Vacancy cuts are an accounting exercise, not real cost savings
Why cutting "ghost cops" is not a real solution to our budget problems.
In a somewhat surprising development, last Friday City Council did not end up voting on the Mayor Johnson’s latest budget proposal. Johnson instead called off the vote after it became clear that he lacked the necessary support to pass the proposal. While lots of parties, including the Civic Federation and many alderman - including Vice Mayor Walter Burnett - are focused on finding new spending cuts and efficiencies, Johnson seems to remain resistant to that call.
A WBEZ report on Friday walks through the concept of “ghost cops,” referring to a few hundred vacancies in the police department which the budget funds but aren’t expected to be filled this year, as a potential new focus on the chopping block. As of Sunday evening, the latest reporting from Heather Cherone indicates that these aren’t being included in an updated budget proposal from the Mayor’s office, but it’s worth talking about what these are regardless - because while it might be an accounting trick to make the math work to balance this particular budget, those aren’t cuts that will actually generate any long-term savings for the city.
The basic formula goes something like this:
In the annual budget, we allocate funds towards a bunch of vacant positions - the CPD isn’t alone here - which often remain unfilled through the year. This increases the overall budget for those departments.
Then, given the many shortcomings of the city’s hiring process, we end up not hiring for many of these positions.
At the end of the year - surprise! The department ended up coming in under budget!
The key point here is that whether or not we budget for that spending in the first place, the money never gets spent regardless. As such, what we’d really be doing by eliminating those vacancies is just shifting the fiscal benefit from coming in “under budget” at the end of the year to the beginning of the year instead. That might make your math easier for the 2025 budget, but ultimately it won’t actually have any impact on how much money the City of Chicago truly spends in the next calendar year.
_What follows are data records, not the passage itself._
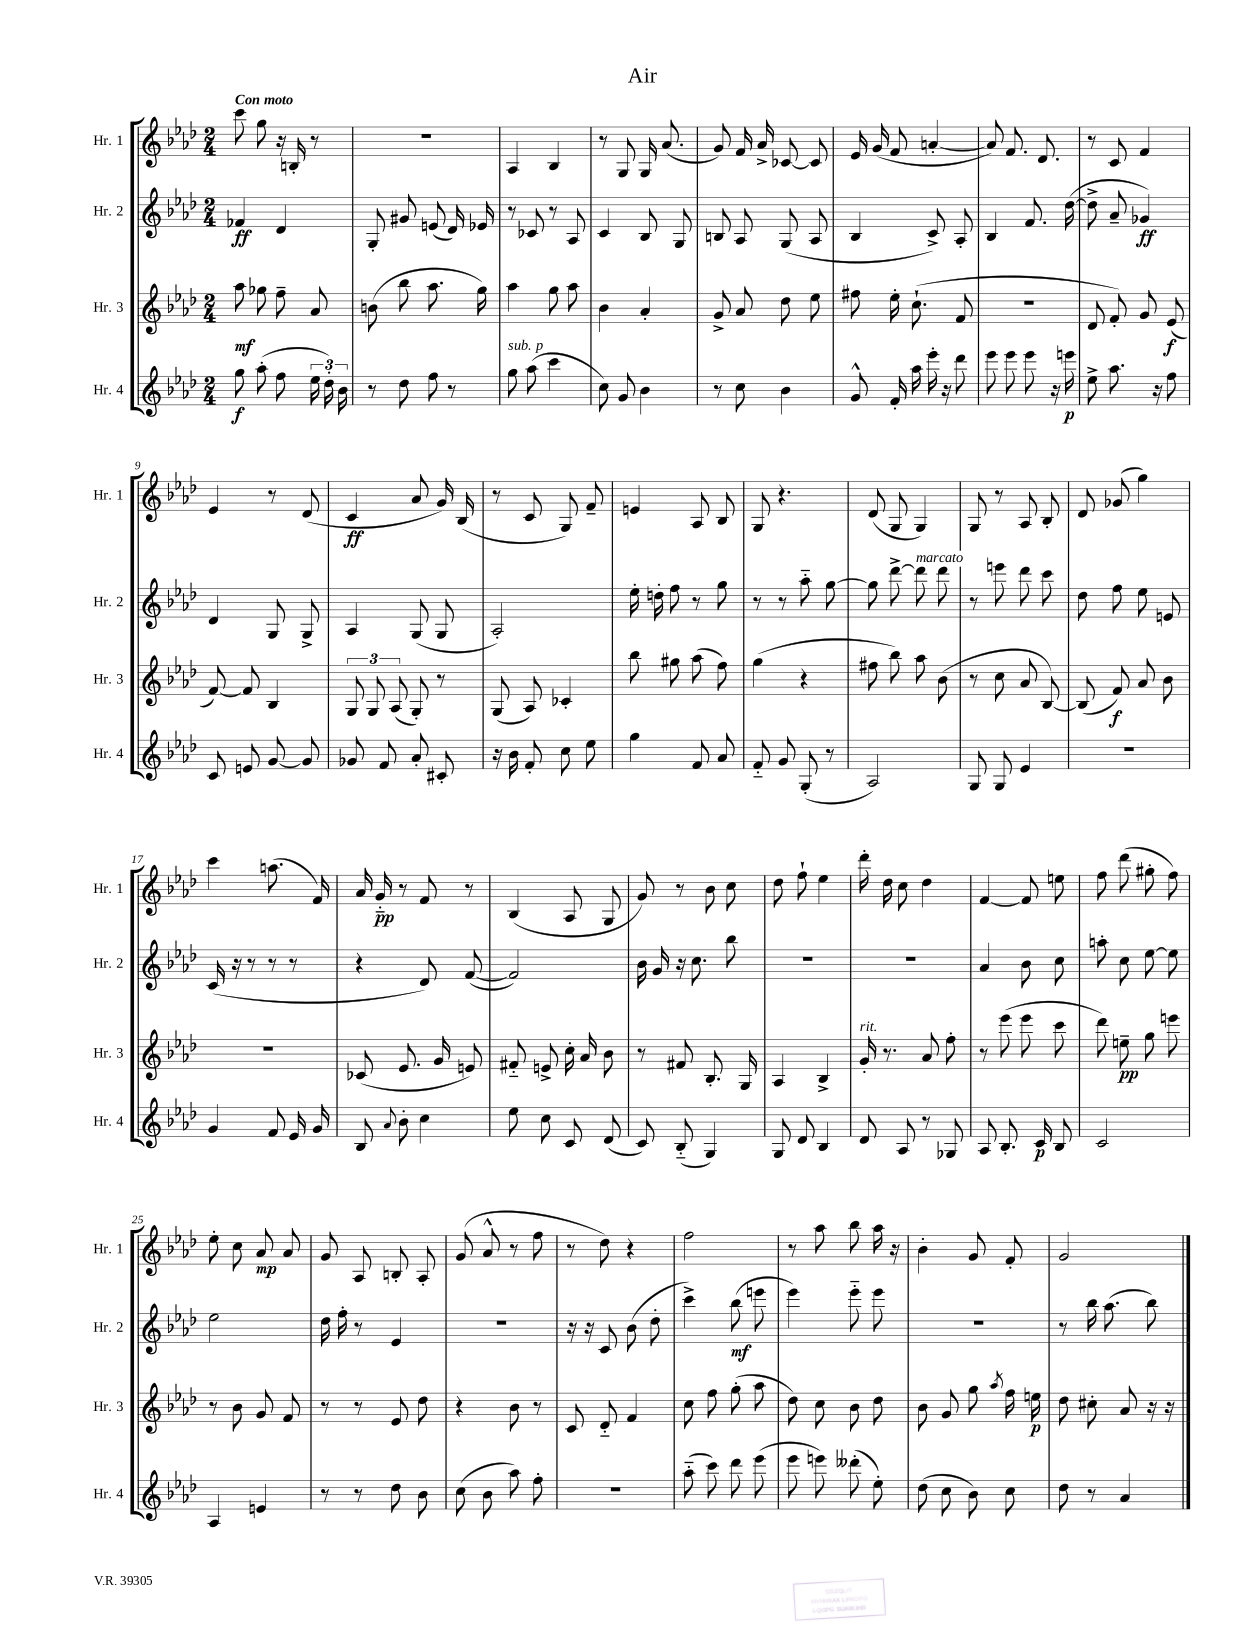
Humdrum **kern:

**kern	**dynam	**kern	**dynam	**kern	**dynam	**kern	**dynam
*part4	*part4	*part3	*part3	*part2	*part2	*part1	*part1
*staff4	*staff4	*staff3	*staff3	*staff2	*staff2	*staff1	*staff1
*I"Hr. 4	*	*I"Hr. 3	*	*I"Hr. 2	*	*I"Hr. 1	*
*I'Hr. 4	*	*I'Hr. 3	*	*I'Hr. 2	*	*I'Hr. 1	*
*clefG2	*	*clefG2	*	*clefG2	*	*clefG2	*
*k[b-e-a-d-]	*	*k[b-e-a-d-]	*	*k[b-e-a-d-]	*	*k[b-e-a-d-]	*
*M2/4	*	*M2/4	*	*M2/4	*	*M2/4	*
=1	=1	=1	=1	=1	=1	=1	=1
!	!	!	!	!	!	!LO:TX:a:B:t=Con moto	!
8gg\	f	8aa-\	mf	4f-X/	ff	8ccc\	.
(8aa-'\	.	8gg-X\	.	.	.	8gg\	.
8ff\	.	8ff~\	.	4d-/	.	16r	.
.	.	.	.	.	.	16Bn'/	.
24ee-\	.	8a-/	.	.	.	8r	.
24dd-'\)	.	.	.	.	.	.	.
24b-\	.	.	.	.	.	.	.
=2	=2	=2	=2	=2	=2	=2	=2
8r	.	(8bn\	.	8G'/	.	2r	.
8dd-\	.	8bb-\	.	8g#X/	.	.	.
8ff\	.	8.aa-\	.	(8en/	.	.	.
8r	.	.	.	16d-/)	.	.	.
.	.	16gg\)	.	16e-X/	.	.	.
=3	=3	=3	=3	=3	=3	=3	=3
!LO:TX:a:i:t=sub. p	!	!	!	!	!	!	!
8gg\	.	4aa-\	.	8r	.	4A-/	.
(8aa-\	.	.	.	8c-X/	.	.	.
4ccc\	.	8gg\	.	8r	.	4B-/	.
.	.	8aa-\	.	8A-/	.	.	.
=4	=4	=4	=4	=4	=4	=4	=4
8cc\)	.	4b-\	.	4c/	.	8r	.
8g/	.	.	.	.	.	8G/	.
4b-\	.	4a-'/	.	8B-/	.	16G/	.
.	.	.	.	.	.	(8.a-/	.
.	.	.	.	8G/	.	.	.
=5	=5	=5	=5	=5	=5	=5	=5
8r	.	8g^/	.	8Bn/	.	8g/)	.
8cc\	.	8a-/	.	8A-/	.	16f/	.
.	.	.	.	.	.	16a-^/	.
4b-\	.	8dd-\	.	(8G/	.	[8c-X/	.
.	.	8ee-\	.	8A-/	.	8c-/]	.
=6	=6	=6	=6	=6	=6	=6	=6
8g^^/	.	8ff#X\	.	4B-/	.	16e-/	.
.	.	.	.	.	.	(16g/	.
16f'/	.	16ee-'\	.	.	.	8f/	.
16aa-\	.	(8.cc`\	.	.	.	.	.
16eee-'\	.	.	.	8c^/)	.	[4an'/	.
16r	.	.	.	.	.	.	.
8ddd-\	.	8f/	.	8A-'/	.	.	.
=7	=7	=7	=7	=7	=7	=7	=7
8eee-\	.	2r	.	4B-/	.	8a/])	.
8eee-\	.	.	.	.	.	8.f/	.
8eee-\	.	.	.	8.f/	.	.	.
.	.	.	.	.	.	8.d-/	.
16r	.	.	.	.	.	.	.
16eeen\	p	.	.	([16dd-\	.	.	.
=8	=8	=8	=8	=8	=8	=8	=8
8ee-^\	.	8d-/	.	8dd-^\]	.	8r	.
8.aa-\	.	8f'/)	.	8a-~/	.	8c/	.
.	.	8g/	.	4g-X/)	ff	4f/	.
16r	.	.	.	.	.	.	.
8ff\	.	(8e-/	f	.	.	.	.
!!LO:LB:g=z
=9	=9	=9	=9	=9	=9	=9	=9
8c/	.	[8f/)	.	4d-/	.	4e-/	.
8en/	.	8f/]	.	.	.	.	.
[8g/	.	4B-/	.	8G/	.	8r	.
8g/]	.	.	.	8G^/	.	(8d-/	.
=10	=10	=10	=10	=10	=10	=10	=10
8g-X/	.	12G/	.	4A-/	.	4c/	ff
.	.	12G/	.	.	.	.	.
8f/	.	.	.	.	.	.	.
.	.	(12A-/	.	.	.	.	.
8a-'/	.	8G'/)	.	(8G/	.	8a-/	.
8c#X'/	.	8r	.	8G/	.	16g/)	.
.	.	.	.	.	.	(16B-/	.
=11	=11	=11	=11	=11	=11	=11	=11
16r	.	(8G/	.	2A-'/)	.	8r	.
16b-\	.	.	.	.	.	.	.
8f'/	.	8A-/)	.	.	.	8c/	.
8cc\	.	4c-X'/	.	.	.	8G/)	.
8ee-\	.	.	.	.	.	8f~/	.
=12	=12	=12	=12	=12	=12	=12	=12
4gg\	.	8bb-\	.	16ee-'\	.	4en/	.
.	.	.	.	16ddn'\	.	.	.
.	.	8gg#X\	.	8ff\	.	.	.
8f/	.	(8aa-\	.	8r	.	8A-/	.
8a-/	.	8ff\)	.	8gg\	.	8B-/	.
=13	=13	=13	=13	=13	=13	=13	=13
8f/	.	(4gg\	.	8r	.	8G/	.
8g/	.	.	.	8r	.	4.r	.
(8G'/	.	4r	.	8aa-\	.	.	.
8r	.	.	.	[8gg\	.	.	.
=14	=14	=14	=14	=14	=14	=14	=14
2A-/)	.	8ff#X\	.	8gg\]	.	(8d-/	.
.	.	8bb-\)	.	[8ddd-^\	.	8G/	.
!	!	!	!	!LO:TX:a:i:t=marcato	!	!	!
.	.	8aa-\	.	8ddd-\]	.	4G/)	.
.	.	(8b-\	.	8ddd-\	.	.	.
=15	=15	=15	=15	=15	=15	=15	=15
8G/	.	8r	.	8r	.	8G/	.
8G/	.	8cc\	.	8eeen\	.	8r	.
4e-/	.	8a-/	.	8ddd-\	.	8A-/	.
.	.	[8B-/)	.	8ccc\	.	8B-'/	.
=16	=16	=16	=16	=16	=16	=16	=16
2r	.	(8B-/]	.	8dd-\	.	8d-/	.
.	.	8f/)	f	8ff\	.	(8g-X/	.
.	.	8a-/	.	8ee-\	.	4gg\)	.
.	.	8b-\	.	8en/	.	.	.
!!LO:LB:g=z
=17	=17	=17	=17	=17	=17	=17	=17
4g/	.	2r	.	(16c/	.	4ccc\	.
.	.	.	.	16r	.	.	.
.	.	.	.	8r	.	.	.
8f/	.	.	.	8r	.	(8.aan\	.
16e-/	.	.	.	8r	.	.	.
16g/	.	.	.	.	.	16f/)	.
=18	=18	=18	=18	=18	=18	=18	=18
8B-/	.	(8c-X/	.	4r	.	16a-/	.
.	.	.	.	.	.	16g/	pp
8qqa-/	.	.	.	.	.	.	.
8b-'\	.	8.e-/	.	.	.	8r	.
4cc\	.	.	.	8d-/)	.	8f/	.
.	.	16g/	.	.	.	.	.
.	.	8en/)	.	([8f/	.	8r	.
=19	=19	=19	=19	=19	=19	=19	=19
8ee-\	.	8f#X/	.	2f/])	.	(4B-/	.
8cc\	.	8en^/	.	.	.	.	.
8c/	.	16cc'\	.	.	.	8A-/	.
.	.	16a-/	.	.	.	.	.
(8d-/	.	8b-\	.	.	.	8G/	.
=20	=20	=20	=20	=20	=20	=20	=20
8c/)	.	8r	.	16b-\	.	8g/)	.
.	.	.	.	16g/	.	.	.
(8B-/	.	8f#X/	.	16r	.	8r	.
.	.	.	.	8.cc\	.	.	.
4G/)	.	8.B-'/	.	.	.	8b-\	.
.	.	.	.	8bb-\	.	8cc\	.
.	.	16G/	.	.	.	.	.
=21	=21	=21	=21	=21	=21	=21	=21
8G/	.	4A-/	.	2r	.	8dd-\	.
8d-/	.	.	.	.	.	8ff`\	.
4B-/	.	4B-^/	.	.	.	4ee-\	.
=22	=22	=22	=22	=22	=22	=22	=22
!	!	!LO:TX:a:i:t=rit.	!	!	!	!	!
8d-/	.	16g'/	.	2r	.	16ddd-'\	.
.	.	8.r	.	.	.	16dd-\	.
8A-/	.	.	.	.	.	8cc\	.
8r	.	8a-/	.	.	.	4dd-\	.
8G-X/	.	8ff'\	.	.	.	.	.
=23	=23	=23	=23	=23	=23	=23	=23
8A-/	.	8r	.	4a-/	.	[4f/	.
8.B-'/	.	(8eee-\	.	.	.	.	.
.	.	8eee-\	.	8b-\	.	8f/]	.
16c/	p	.	.	.	.	.	.
8B-/	.	8ccc\	.	8cc\	.	8een\	.
=24	=24	=24	=24	=24	=24	=24	=24
2c/	.	8ddd-\)	.	8aan'\	.	8ff\	.
.	.	8een~\	pp	8cc\	.	(8ddd-\	.
.	.	8gg\	.	[8ee-\	.	8gg#X'\	.
.	.	8eeen\	.	8ee-\]	.	8ff\)	.
!!LO:LB:g=z
=25	=25	=25	=25	=25	=25	=25	=25
4A-/	.	8r	.	2ee-\	.	8ee-'\	.
.	.	8b-\	.	.	.	8cc\	.
4en/	.	8g/	.	.	.	8a-/	mp
.	.	8f/	.	.	.	8a-/	.
=26	=26	=26	=26	=26	=26	=26	=26
8r	.	8r	.	16dd-\	.	8g/	.
.	.	.	.	16ff'\	.	.	.
8r	.	8r	.	8r	.	8A-/	.
8dd-\	.	8e-/	.	4e-/	.	8Bn'/	.
8b-\	.	8dd-\	.	.	.	8A-'/	.
=27	=27	=27	=27	=27	=27	=27	=27
(8cc\	.	4r	.	2r	.	(8g/	.
8b-\	.	.	.	.	.	8a-^^/	.
8aa-\)	.	8b-\	.	.	.	8r	.
8ff'\	.	8r	.	.	.	8ff\	.
=28	=28	=28	=28	=28	=28	=28	=28
2r	.	8c/	.	16r	.	8r	.
.	.	.	.	16r	.	.	.
.	.	8d-/	.	8c/	.	8dd-\)	.
.	.	4f/	.	(8b-\	.	4r	.
.	.	.	.	8dd-'\	.	.	.
=29	=29	=29	=29	=29	=29	=29	=29
(8aa-\	.	8cc\	.	4ccc^\)	.	2ff\	.
8ccc\)	.	8ff\	.	.	.	.	.
8ddd-\	.	(8gg'\	.	(8bb-\	mf	.	.
(8eee-\	.	8aa-\	.	8eeen\	.	.	.
=30	=30	=30	=30	=30	=30	=30	=30
8eee-\	.	8dd-\)	.	4eee-\)	.	8r	.
8eeen\)	.	8cc\	.	.	.	8aa-\	.
(8ddd--X'\	.	8b-\	.	8eee-\	.	8bb-\	.
8ee-'\)	.	8dd-\	.	8eee-\	.	16aa-\	.
.	.	.	.	.	.	16r	.
=31	=31	=31	=31	=31	=31	=31	=31
(8dd-\	.	8b-\	.	2r	.	4b-'\	.
8cc\	.	8g/	.	.	.	.	.
8b-\)	.	8gg\	.	.	.	8g/	.
.	.	8qaa-/	.	.	.	.	.
8cc\	.	16ff\	.	.	.	8f'/	.
.	.	16een\	p	.	.	.	.
=32	=32	=32	=32	=32	=32	=32	=32
8dd-\	.	8dd-\	.	8r	.	2g/	.
8r	.	8cc#X'\	.	16bb-\	.	.	.
.	.	.	.	(8.aa-\	.	.	.
4a-/	.	8a-/	.	.	.	.	.
.	.	16r	.	8bb-\)	.	.	.
.	.	16r	.	.	.	.	.
==	==	==	==	==	==	==	==
*-	*-	*-	*-	*-	*-	*-	*-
Frustratingly, you won’t get any of that nuance from the WBEZ piece, which quotes several Alders as wanting to reallocate those funds towards other programs:
Some public health advocates are pushing an alternative to the ghost cops. This week Ald. Jessie Fuentes, 26th Ward, filed a proposed budget amendment that would shift an estimated $166 million for those salaries to city public health programs, youth jobs and a guaranteed income pilot that is on Johnson’s budget chopping block.
At a City Hall news conference to support the measure this week, Ald. Rossana Rodríguez-Sánchez, 33rd Ward, said the police positions “are just sitting there, not providing safety for anybody.”
“How about we use that money [to] provide safety for people?” Rodríguez-Sánchez asked.
This is the point I want to make clear: allocating money for a position we don’t hire for doesn’t “cost” us anything, and we’re not “using that money” for anything. If we shifted those funds towards other programs, doing so wouldn’t be net neutral; it would create a new expense for the city.
There’s one wrinkle to that, which the Sun-Times (quoting Civic Federation president Joe Ferguson) covers. When the money allocated to those vacancies doesn’t get spent on new hires, it’s sometimes allocated to cover other shortfalls in the police budget - most notably to cover significant overtime costs the city incurs for the police we do have. A recent article from The Tribe also noted that this is also sometimes the source of funds used to pay police misconduct settlements as well.
Those are costs we’re incurring either way - we’re just not allocating for them anywhere. If the city were to eliminate the CPD vacancies, we’d need to find other funds to cover the settlement and overtime costs. And if we eliminate the vacancies and *don’t* find another pay-for for settlements and overtime costs, the city will be scrambling to cover a much larger deficit at the end of next year. From a transparency perspective, it probably makes sense for us to start accounting for those expenses somewhere in the budget. But that’s an accounting and transparency change, not a solution to the city’s ongoing budget woes.
If we really want to find more savings and efficiencies in the public safety space, there are other places to look. For instance, the Better Government Association has repeatedly found that the Office of Public Safety Administration (OPSA), a consolidated department created by Mayor Lightfoot in 2020 as a cost-saving initiative, has not generated any savings for the city. OPSA is also among the line items I highlighted in my last post as having one of the highest spending growth in the city budget since 2020 (it’s up 215%, from $19.4 million in 2020 to $61.4 million in the initial proposal for 2025).
That’s the kind of area where we should be able to generate meaningful savings for the city in the long run. But cutting ghost cops will only get us ghost savings, too.
Some amount of money is budgeted for police overtime, but not nearly enough. From Heather Cherone's article:
> During the first six months of 2024, CPD spent $130 million on overtime, even though its entire annual budget for overtime is $100 million.
Another great analysis, thanks for scratching something off my Christmas wish list!